Showing posts with label sketchbook. Show all posts
Showing posts with label sketchbook. Show all posts

Saturday, 23 July 2011

Four figures

Day six and the kitchen works are still doing. The plasterers arrived at some unearthly hour this morning; painful but it’s good to be getting it all done in one go rather than dragging it out. It’s beginning to look like a kitchen again now although still no sink or cooker. The absence of the sink has been the worst thing; you don’t realise how much you rely on it until it’s not there. We’ve resorted to paper plates to minimise the awkwardness of trying to wash up in a small cloakroom basin. It’s like camping only worse!

The studio has been full of kitchen parts, dishwasher and workmen all week so no printing or painting sadly. I have been drawing though; with a collection of small objects (above) which don’t take up much space, I’m pursuing my still life studies. Quick sketches of these four figures which I gathered together in a random but connected way… they seemed to fit well together, similar size and colour. Brass bell, Buddha and bodies.
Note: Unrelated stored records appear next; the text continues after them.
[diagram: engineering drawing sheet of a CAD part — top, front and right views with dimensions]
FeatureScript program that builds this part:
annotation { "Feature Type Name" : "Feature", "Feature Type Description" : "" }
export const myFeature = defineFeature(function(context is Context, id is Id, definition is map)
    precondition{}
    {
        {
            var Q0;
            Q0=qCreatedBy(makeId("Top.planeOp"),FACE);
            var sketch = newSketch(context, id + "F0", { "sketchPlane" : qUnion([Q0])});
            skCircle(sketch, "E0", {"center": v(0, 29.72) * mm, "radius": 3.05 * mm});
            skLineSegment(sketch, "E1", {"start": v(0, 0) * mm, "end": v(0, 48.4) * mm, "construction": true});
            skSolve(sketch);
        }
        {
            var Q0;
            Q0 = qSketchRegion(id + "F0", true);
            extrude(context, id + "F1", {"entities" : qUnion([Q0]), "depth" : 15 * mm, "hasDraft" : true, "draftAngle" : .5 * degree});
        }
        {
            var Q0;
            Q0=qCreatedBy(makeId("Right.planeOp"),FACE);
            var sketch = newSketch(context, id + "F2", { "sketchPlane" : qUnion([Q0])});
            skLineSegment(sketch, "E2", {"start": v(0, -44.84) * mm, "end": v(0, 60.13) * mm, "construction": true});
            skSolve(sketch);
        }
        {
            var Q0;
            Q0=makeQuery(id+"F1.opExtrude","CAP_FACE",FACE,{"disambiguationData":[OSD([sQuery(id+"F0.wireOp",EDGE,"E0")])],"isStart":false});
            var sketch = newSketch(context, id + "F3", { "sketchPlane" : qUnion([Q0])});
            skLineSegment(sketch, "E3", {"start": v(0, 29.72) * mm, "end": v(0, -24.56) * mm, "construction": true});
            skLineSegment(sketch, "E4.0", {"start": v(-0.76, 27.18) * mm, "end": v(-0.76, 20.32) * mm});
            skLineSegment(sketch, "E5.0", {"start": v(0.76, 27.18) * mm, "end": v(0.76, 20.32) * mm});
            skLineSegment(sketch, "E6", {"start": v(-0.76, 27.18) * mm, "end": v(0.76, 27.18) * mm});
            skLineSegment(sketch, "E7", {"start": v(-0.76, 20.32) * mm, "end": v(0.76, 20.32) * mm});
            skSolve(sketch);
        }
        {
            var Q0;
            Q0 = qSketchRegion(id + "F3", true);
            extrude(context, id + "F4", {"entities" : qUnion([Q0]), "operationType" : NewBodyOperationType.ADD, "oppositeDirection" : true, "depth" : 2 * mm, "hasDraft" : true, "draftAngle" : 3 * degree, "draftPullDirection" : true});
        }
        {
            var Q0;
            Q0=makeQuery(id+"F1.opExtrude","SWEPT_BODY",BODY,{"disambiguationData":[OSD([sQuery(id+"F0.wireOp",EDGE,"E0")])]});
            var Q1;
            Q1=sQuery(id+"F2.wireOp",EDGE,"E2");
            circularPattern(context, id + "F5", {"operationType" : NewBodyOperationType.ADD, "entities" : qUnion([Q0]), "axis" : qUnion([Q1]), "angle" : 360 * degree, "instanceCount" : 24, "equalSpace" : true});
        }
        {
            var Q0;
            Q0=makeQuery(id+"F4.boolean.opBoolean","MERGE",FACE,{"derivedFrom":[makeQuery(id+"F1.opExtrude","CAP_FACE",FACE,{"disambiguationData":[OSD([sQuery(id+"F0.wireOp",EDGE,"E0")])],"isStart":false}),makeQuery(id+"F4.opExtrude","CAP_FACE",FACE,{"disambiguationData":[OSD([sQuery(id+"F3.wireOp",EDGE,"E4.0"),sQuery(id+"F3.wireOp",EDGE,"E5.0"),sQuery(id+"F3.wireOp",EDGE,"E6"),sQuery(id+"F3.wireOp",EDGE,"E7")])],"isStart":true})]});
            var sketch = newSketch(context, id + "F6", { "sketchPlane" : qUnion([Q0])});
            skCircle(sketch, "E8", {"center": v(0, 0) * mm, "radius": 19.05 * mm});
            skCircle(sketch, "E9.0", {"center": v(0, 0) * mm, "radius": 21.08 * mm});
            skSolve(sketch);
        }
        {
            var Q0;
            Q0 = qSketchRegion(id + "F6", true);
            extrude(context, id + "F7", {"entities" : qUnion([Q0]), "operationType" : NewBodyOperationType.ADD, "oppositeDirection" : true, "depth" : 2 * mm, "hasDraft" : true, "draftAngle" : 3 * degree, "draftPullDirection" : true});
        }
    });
The brass bell has been knocking around since I was a kid – I remember playing with it when I was only just old enough to remember. The jade Buddha figure is a relatively recent acquisition and the two armless, legless, headless torsos I made from FIMO whilst doing A level art at sixth form, too many years ago now. They are quite satisfying shapes to draw and remind me of a fairly pivotal time in my art career. A little paint next I think.

Tuesday, 3 March 2009

What’s the purpose of this blog?
Partly for me to record my progress learning a new technique and partly as a place for me to reflect on my art practice. I would say that 80% of the creative process for me goes on in my head. I tend to mull over ideas for weeks before actually putting anything on paper, card, zinc or wood; presumably this can be said for most artists to some extent. I do make a few notes in my sketchbook but they’re minimal.


The first thing I discovered about wood engraving was that it’s by no means as easy as it looks! Much more difficult than linocutting, not just because the matrix is harder, but because one is working on a much smaller scale. I very much admire the work of engravers such as Hilary Paynter and Jim Westergard and I suppose in my ignorance, I was aiming for that kind of neatness and detail straight away. Think again Jo. Obviously, to produce that kind of work takes years of practice and an innate talent that no amount of hard work can produce. So, here on this blog, you can see my humble, clumsy but well-intentioned beginnings.

I started off with a box of practice blocks; hence the odd shapes of some of my initial prints. I quite like that actually – gives another dimension to the work. Certainly I think it worked with Comedy and Tragedy (below in previous post).

Wood engraving (as any method of relief printmaking) produces very different results to etching. I’ve had to reorder my way of thinking about an image; instead of working from light to dark as one does with etching, drawing the darks onto the plate, I now have to work from dark to light, cutting out the lights from the dark of the block – if that makes sense. Also, the whole process of creating tone and texture is very different. The possibilities are endless with etching – with wood engraving, there seem to be many more constraints. And yet, look at Hilary Paynter’s Goblin Market or Jim Westergard’s The Artist as a Viking and you see that it can be done. First task then is to experiment with different mark-making techniques.